The local defect structure around dopant atoms in 1 mol. % CuO doped (Na0.5K0.5)NbO3 lead-free ceramics was investigated by means of x-ray absorption spectra as compared with the local structure around the host Nb site. The Cu K-edge and O K-edge x-ray absorption near-edge structure spectra demonstrate divalent Cu ions that occupy the octahedrally coordinated Nb sites and also reveal the existence of oxygen vacancy VO¨ in the nearest neighboring around the Cu atom evidently.
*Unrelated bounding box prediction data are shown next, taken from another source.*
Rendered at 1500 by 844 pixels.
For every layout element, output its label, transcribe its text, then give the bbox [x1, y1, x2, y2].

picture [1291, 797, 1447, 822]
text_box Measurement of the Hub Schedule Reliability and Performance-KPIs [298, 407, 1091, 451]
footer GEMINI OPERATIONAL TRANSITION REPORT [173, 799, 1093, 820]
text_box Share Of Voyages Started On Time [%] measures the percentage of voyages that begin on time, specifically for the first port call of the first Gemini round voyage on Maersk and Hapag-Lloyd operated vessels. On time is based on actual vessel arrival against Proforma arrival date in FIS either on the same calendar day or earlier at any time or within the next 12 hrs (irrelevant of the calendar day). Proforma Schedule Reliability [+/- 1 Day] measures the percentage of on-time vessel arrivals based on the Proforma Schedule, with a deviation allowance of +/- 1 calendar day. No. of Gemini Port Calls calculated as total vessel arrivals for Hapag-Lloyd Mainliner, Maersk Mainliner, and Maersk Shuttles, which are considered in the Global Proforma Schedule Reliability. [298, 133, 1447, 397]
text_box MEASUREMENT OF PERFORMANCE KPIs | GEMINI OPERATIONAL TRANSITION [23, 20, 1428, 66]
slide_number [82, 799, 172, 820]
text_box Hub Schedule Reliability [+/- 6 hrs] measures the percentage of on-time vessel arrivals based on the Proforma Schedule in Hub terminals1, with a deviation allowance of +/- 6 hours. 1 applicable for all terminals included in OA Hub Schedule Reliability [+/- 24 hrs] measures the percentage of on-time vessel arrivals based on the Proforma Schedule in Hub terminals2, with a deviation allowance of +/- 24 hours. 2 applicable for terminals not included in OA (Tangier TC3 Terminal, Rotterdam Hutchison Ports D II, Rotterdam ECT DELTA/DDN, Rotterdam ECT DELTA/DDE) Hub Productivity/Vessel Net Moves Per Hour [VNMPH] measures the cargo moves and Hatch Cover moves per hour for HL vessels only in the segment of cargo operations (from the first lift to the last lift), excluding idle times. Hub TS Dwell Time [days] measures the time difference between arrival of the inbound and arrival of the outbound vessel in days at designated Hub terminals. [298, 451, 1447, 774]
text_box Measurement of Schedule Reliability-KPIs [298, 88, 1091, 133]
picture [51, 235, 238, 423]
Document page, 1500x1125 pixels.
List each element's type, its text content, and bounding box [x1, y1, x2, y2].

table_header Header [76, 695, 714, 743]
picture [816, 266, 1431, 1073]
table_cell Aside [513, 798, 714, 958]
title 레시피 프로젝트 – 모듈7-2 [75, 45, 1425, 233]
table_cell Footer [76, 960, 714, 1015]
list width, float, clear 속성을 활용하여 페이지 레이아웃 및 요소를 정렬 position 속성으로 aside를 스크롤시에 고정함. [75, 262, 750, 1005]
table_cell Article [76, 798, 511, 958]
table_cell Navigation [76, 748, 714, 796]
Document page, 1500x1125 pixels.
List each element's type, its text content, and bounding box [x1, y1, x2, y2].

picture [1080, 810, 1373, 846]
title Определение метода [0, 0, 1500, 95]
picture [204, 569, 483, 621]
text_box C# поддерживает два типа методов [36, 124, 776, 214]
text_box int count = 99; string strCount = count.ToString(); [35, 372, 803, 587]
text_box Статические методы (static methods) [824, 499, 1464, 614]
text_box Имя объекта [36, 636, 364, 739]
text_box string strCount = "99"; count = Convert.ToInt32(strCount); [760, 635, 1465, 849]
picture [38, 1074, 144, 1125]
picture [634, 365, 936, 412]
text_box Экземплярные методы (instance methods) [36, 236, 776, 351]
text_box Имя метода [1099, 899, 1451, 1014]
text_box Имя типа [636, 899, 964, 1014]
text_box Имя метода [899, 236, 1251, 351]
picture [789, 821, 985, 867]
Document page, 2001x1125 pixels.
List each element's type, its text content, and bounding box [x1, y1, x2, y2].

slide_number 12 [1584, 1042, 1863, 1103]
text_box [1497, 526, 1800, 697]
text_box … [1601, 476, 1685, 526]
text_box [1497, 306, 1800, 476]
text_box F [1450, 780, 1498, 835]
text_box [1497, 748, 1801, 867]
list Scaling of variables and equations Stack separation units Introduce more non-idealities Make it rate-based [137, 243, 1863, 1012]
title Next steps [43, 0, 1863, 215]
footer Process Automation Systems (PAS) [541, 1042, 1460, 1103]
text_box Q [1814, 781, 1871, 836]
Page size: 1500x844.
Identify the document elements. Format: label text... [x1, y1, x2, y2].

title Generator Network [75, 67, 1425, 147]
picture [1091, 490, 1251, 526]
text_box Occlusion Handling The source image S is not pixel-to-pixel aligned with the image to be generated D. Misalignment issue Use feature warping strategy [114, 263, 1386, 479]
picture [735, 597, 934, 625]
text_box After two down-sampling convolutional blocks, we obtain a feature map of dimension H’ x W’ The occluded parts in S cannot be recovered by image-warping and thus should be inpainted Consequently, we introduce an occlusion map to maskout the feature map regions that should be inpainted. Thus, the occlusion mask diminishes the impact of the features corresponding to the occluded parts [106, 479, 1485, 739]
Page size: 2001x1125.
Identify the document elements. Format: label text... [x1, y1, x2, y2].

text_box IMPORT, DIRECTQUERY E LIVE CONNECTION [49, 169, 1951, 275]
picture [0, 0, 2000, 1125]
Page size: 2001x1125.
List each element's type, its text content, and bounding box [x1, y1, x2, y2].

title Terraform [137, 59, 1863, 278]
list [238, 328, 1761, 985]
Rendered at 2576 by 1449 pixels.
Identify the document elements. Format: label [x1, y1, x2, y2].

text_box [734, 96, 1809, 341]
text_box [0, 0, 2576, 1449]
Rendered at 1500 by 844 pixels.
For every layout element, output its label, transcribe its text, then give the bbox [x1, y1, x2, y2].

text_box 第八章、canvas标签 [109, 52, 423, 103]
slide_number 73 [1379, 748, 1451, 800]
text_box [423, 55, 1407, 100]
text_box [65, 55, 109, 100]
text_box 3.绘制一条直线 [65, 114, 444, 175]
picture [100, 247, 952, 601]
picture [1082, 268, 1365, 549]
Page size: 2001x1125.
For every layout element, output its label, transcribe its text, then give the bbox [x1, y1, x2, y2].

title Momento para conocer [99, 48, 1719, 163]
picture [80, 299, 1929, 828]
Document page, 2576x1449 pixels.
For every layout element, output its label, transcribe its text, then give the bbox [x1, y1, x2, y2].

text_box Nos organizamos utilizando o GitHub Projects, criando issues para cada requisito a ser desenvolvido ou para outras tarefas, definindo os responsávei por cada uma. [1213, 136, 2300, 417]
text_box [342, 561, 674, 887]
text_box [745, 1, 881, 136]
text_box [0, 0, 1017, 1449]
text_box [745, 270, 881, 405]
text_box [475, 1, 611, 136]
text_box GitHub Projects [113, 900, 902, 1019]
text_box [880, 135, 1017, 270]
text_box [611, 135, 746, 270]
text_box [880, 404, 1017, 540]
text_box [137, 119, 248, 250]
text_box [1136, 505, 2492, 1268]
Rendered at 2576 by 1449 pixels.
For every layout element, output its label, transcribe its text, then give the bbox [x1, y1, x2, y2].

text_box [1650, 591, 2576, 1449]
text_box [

Moreover, the Cu and Nb K-edge extended x-ray absorption fine structure clearly suggests that the oxygen vacancies should be located at two O22 sites with the two longest Cu-O22 bond lengths, thus producing trimeric bent VO¨-CuNb″′-VO¨ defect complexes with a dipole moment PD parallel to the spontaneous polarization Ps, instead of dimeric CuNb″′-VO¨ and straight VO¨-CuNb″′-VO¨ defect complexes. This kind of special defect structure is also different from that observed in conventional Pb-based perovskite ferroelectrics in which only dimeric CuTi″-VO¨ defect dipoles were observed. Finally, the influence of the defect complexes on the macroscopic properties was specially discussed by taking into account the interaction between Ps and PD.